Friday, 6 January 2012

Occupy, Resist, Produce.

In relation to your previous post about managed decline I was reading a book by Naomi Klein called the shock doctrine. In the opening chapter she discusses how under neoliberal politic/economics a new form of disaster capitalism has emerged. Here capitalists take advantage of diasters, whether they be hyperinflation or tsunamis, to enforce privatisation, tax reductions, deregulation etc. She describes how after the new orleans floods the,

'public school system had been almost completely replaced by privately run charter schools.

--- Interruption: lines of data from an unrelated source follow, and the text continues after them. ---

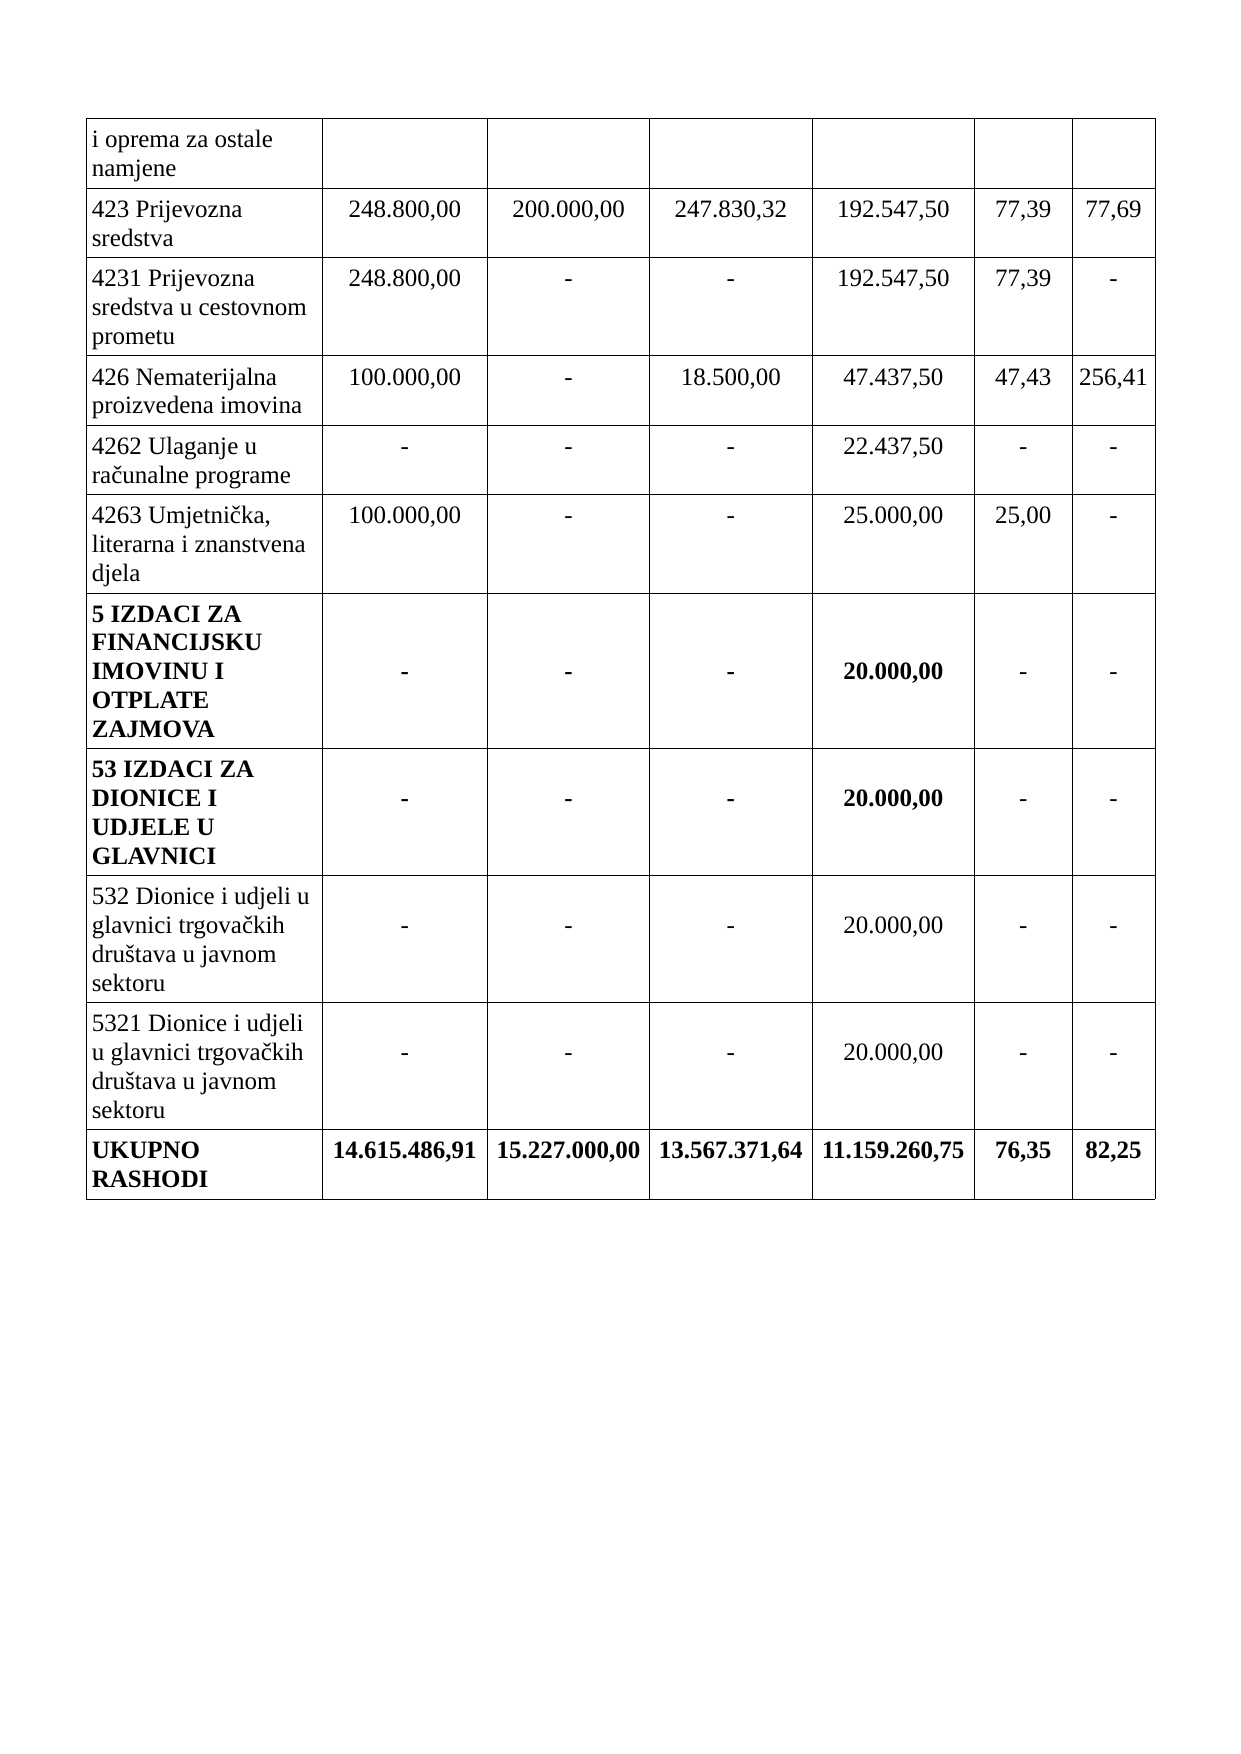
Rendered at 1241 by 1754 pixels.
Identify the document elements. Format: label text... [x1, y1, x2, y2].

table_cell 13.567.371,64 [650, 1130, 812, 1199]
table_cell 47.437,50 [813, 356, 974, 425]
table_cell 77,69 [1073, 189, 1155, 257]
table_cell - [488, 594, 649, 748]
table_cell 256,41 [1073, 356, 1155, 425]
table_cell - [323, 594, 487, 748]
table_cell - [1073, 426, 1155, 494]
table_cell 423 Prijevozna sredstva [87, 189, 322, 257]
table_cell - [650, 119, 812, 188]
table_cell 426 Nematerijalna proizvedena imovina [87, 356, 322, 425]
table_cell 5321 Dionice i udjeli u glavnici trgovačkih društava u javnom sektoru [87, 1003, 322, 1129]
table_cell 4263 Umjetnička, literarna i znanstvena djela [87, 495, 322, 592]
table_cell UKUPNO RASHODI [87, 1130, 322, 1199]
table_cell 82,25 [1073, 1130, 1155, 1199]
table_cell - [488, 1003, 649, 1129]
table_cell 248.800,00 [323, 189, 487, 257]
table_cell - [1073, 119, 1155, 188]
table_cell 100.000,00 [323, 495, 487, 592]
table_cell 77,39 [975, 258, 1072, 355]
table_cell - [650, 495, 812, 592]
table_cell 47,43 [975, 356, 1072, 425]
table_cell - [488, 876, 649, 1002]
table_cell i oprema za ostale namjene [87, 119, 322, 188]
table_cell 4231 Prijevozna sredstva u cestovnom prometu [87, 258, 322, 355]
table_cell 77,39 [975, 189, 1072, 257]
table_cell - [1073, 258, 1155, 355]
table_cell - [323, 749, 487, 875]
table_cell - [1073, 876, 1155, 1002]
table_cell - [650, 749, 812, 875]
table_cell 247.830,32 [650, 189, 812, 257]
table_cell 22.437,50 [813, 426, 974, 494]
table_cell - [1073, 749, 1155, 875]
table_cell 532 Dionice i udjeli u glavnici trgovačkih društava u javnom sektoru [87, 876, 322, 1002]
table_cell [323, 119, 487, 188]
table_cell 14.615.486,91 [323, 1130, 487, 1199]
table_cell - [975, 594, 1072, 748]
table_cell - [488, 356, 649, 425]
table_cell - [488, 426, 649, 494]
table_cell - [488, 749, 649, 875]
table_cell - [488, 119, 649, 188]
table_cell - [323, 1003, 487, 1129]
table_cell 248.800,00 [323, 258, 487, 355]
table_cell [975, 119, 1072, 188]
table_cell 20.000,00 [813, 876, 974, 1002]
table_cell 11.159.260,75 [813, 1130, 974, 1199]
table_cell 20.000,00 [813, 594, 974, 748]
table_cell - [650, 1003, 812, 1129]
table_cell [813, 119, 974, 188]
table_cell 53 IZDACI ZA DIONICE I UDJELE U GLAVNICI [87, 749, 322, 875]
table_cell 200.000,00 [488, 189, 649, 257]
table_cell 192.547,50 [813, 189, 974, 257]
table_cell - [1073, 1003, 1155, 1129]
table_cell - [650, 876, 812, 1002]
table_cell - [975, 426, 1072, 494]
table_cell 100.000,00 [323, 356, 487, 425]
table_cell - [323, 426, 487, 494]
table_cell - [650, 258, 812, 355]
table_cell 20.000,00 [813, 1003, 974, 1129]
table_cell - [488, 258, 649, 355]
table_cell 76,35 [975, 1130, 1072, 1199]
table_cell 18.500,00 [650, 356, 812, 425]
table_cell 5 IZDACI ZA FINANCIJSKU IMOVINU I OTPLATE ZAJMOVA [87, 594, 322, 748]
table_cell 20.000,00 [813, 749, 974, 875]
table_cell - [975, 1003, 1072, 1129]
table_cell - [650, 594, 812, 748]
table_cell - [1073, 594, 1155, 748]
table_cell 4262 Ulaganje u računalne programe [87, 426, 322, 494]
table_cell 25,00 [975, 495, 1072, 592]
table_cell 15.227.000,00 [488, 1130, 649, 1199]
table_cell 25.000,00 [813, 495, 974, 592]
table_cell - [975, 749, 1072, 875]
table_cell - [488, 495, 649, 592]
table_cell - [650, 426, 812, 494]
table_cell - [975, 876, 1072, 1002]
table_cell - [323, 876, 487, 1002]
table_cell - [1073, 495, 1155, 592]
table_cell 192.547,50 [813, 258, 974, 355]
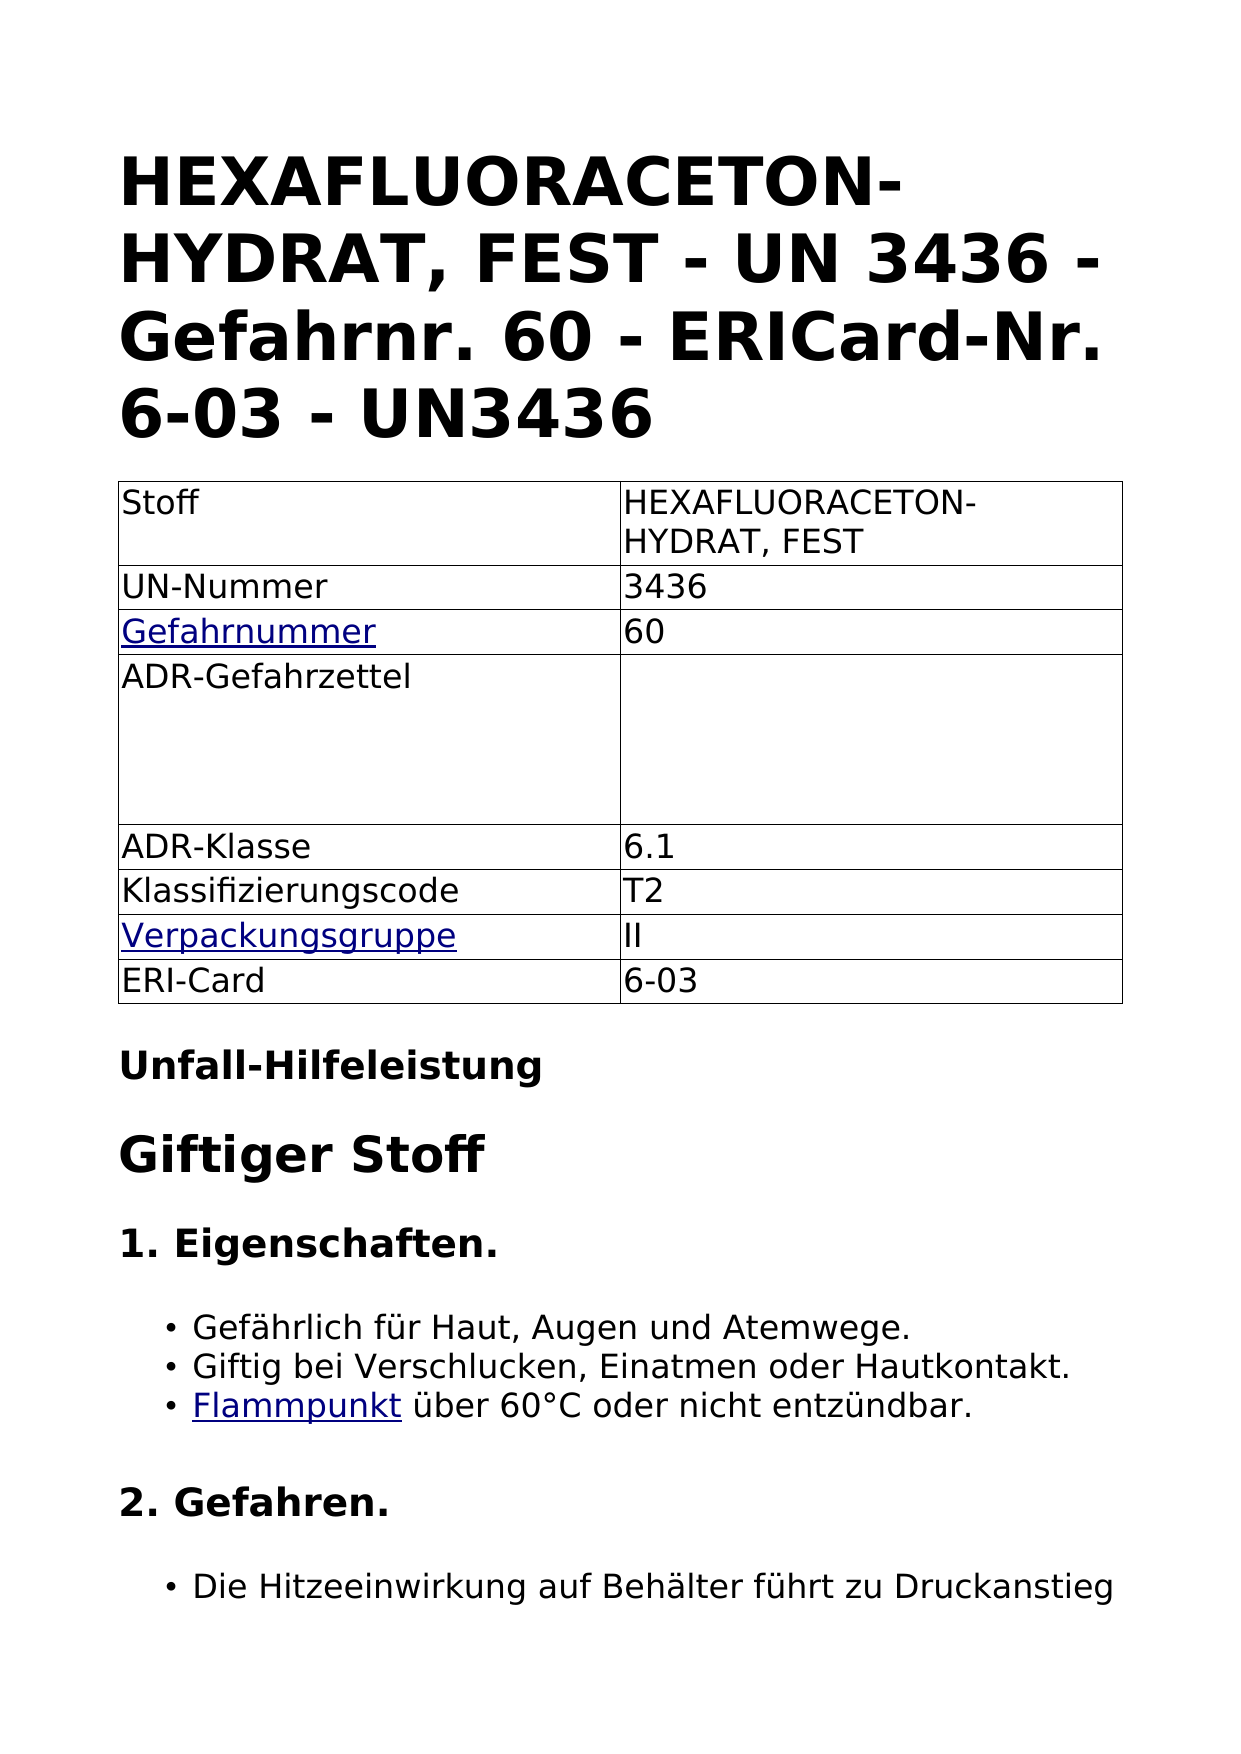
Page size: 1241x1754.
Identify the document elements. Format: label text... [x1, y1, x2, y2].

table_cell 6.1 [621, 825, 1122, 869]
list Gefährlich für Haut, Augen und Atemwege. [177, 1309, 1122, 1348]
table_header HEXAFLUORACETON-HYDRAT, FEST [621, 482, 1122, 564]
table_cell ERI-Card [119, 960, 620, 1003]
table_cell Klassifizierungscode [119, 870, 620, 914]
subtitle Giftiger Stoff [118, 1126, 1122, 1184]
table_header Stoff [119, 482, 620, 564]
subtitle 2. Gefahren. [118, 1480, 1122, 1525]
table_cell UN-Nummer [119, 566, 620, 609]
table_cell 60 [621, 610, 1122, 654]
subtitle Unfall-Hilfeleistung [118, 1043, 1122, 1088]
list Flammpunkt über 60°C oder nicht entzündbar. [177, 1387, 1122, 1425]
table_cell 3436 [621, 566, 1122, 609]
table_cell T2 [621, 870, 1122, 914]
table_cell 6-03 [621, 960, 1122, 1003]
table_cell ADR-Klasse [119, 825, 620, 869]
table_cell ADR-Gefahrzettel [119, 655, 620, 824]
list Die Hitzeeinwirkung auf Behälter führt zu Druckanstieg [177, 1567, 1122, 1606]
table_cell Gefahrnummer [119, 610, 620, 654]
table_cell II [621, 915, 1122, 958]
subtitle 1. Eigenschaften. [118, 1222, 1122, 1267]
table_cell Verpackungsgruppe [119, 915, 620, 958]
table_cell [621, 655, 1122, 824]
subtitle HEXAFLUORACETON-HYDRAT, FEST - UN 3436 - Gefahrnr. 60 - ERICard-Nr. 6-03 - UN3436 [118, 143, 1122, 453]
list Giftig bei Verschlucken, Einatmen oder Hautkontakt. [177, 1348, 1122, 1387]
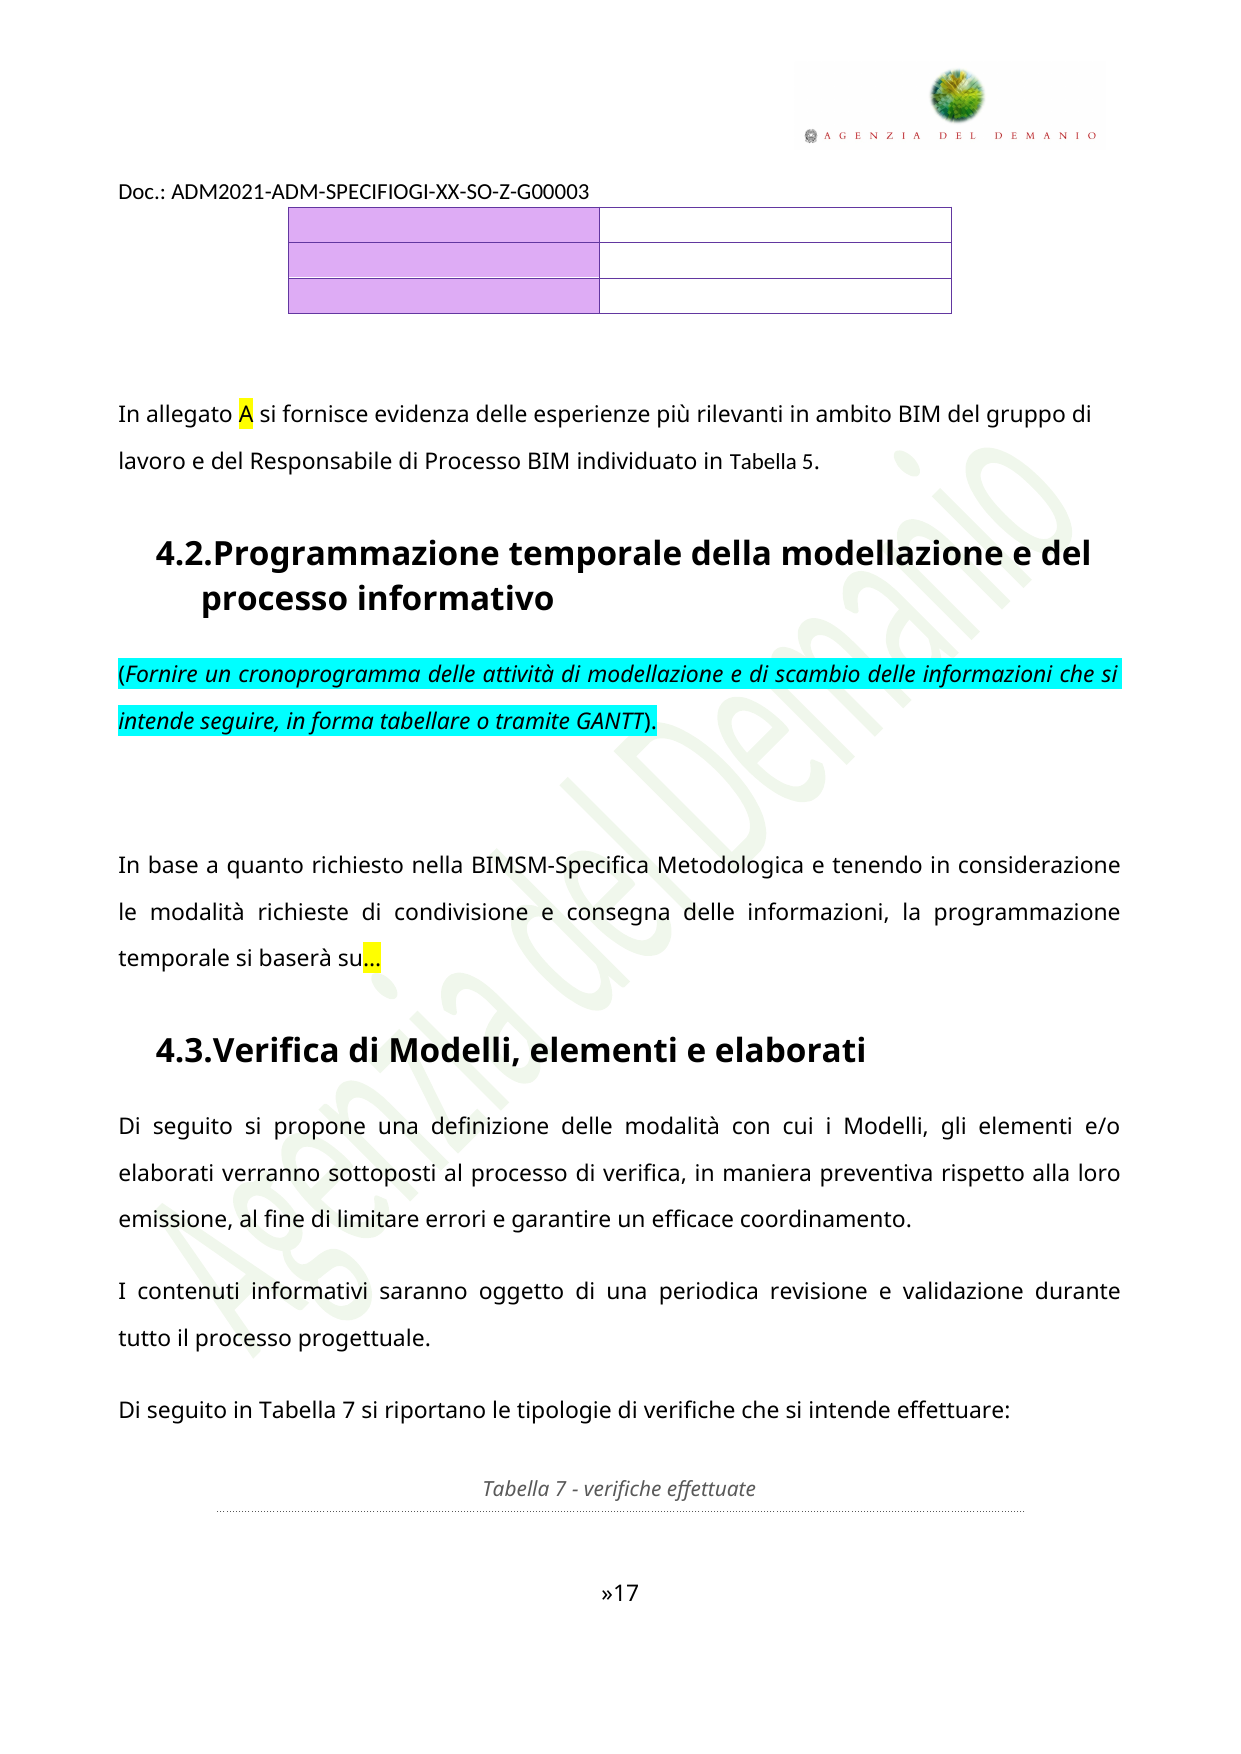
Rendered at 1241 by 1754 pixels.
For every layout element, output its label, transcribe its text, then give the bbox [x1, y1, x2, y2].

Before hurricane Katrina, the school board had run 123 public schools; now it ran just 4.


http://www.naomiklein.org/shock-doctrine

Another piece of work by Naoimi Klein that related directly to our project is her documentary film 'The Take'. The film adopts the subheading of occupy, resist, produce. A summary of the documentary is listed below,

In suburban Buenos Aires, thirty unemployed auto-parts workers walk into their idle factory, roll out sleeping mats and refuse to leave. All they want is to re-start the silent machines. But this simple act - the take - has the power to turn the globalization debate on its head. Armed only with slingshots and an abiding faith in shop-floor democracy, the workers face off against the bosses, bankers and a whole system that sees their beloved factories as nothing more than scrap metal for sale.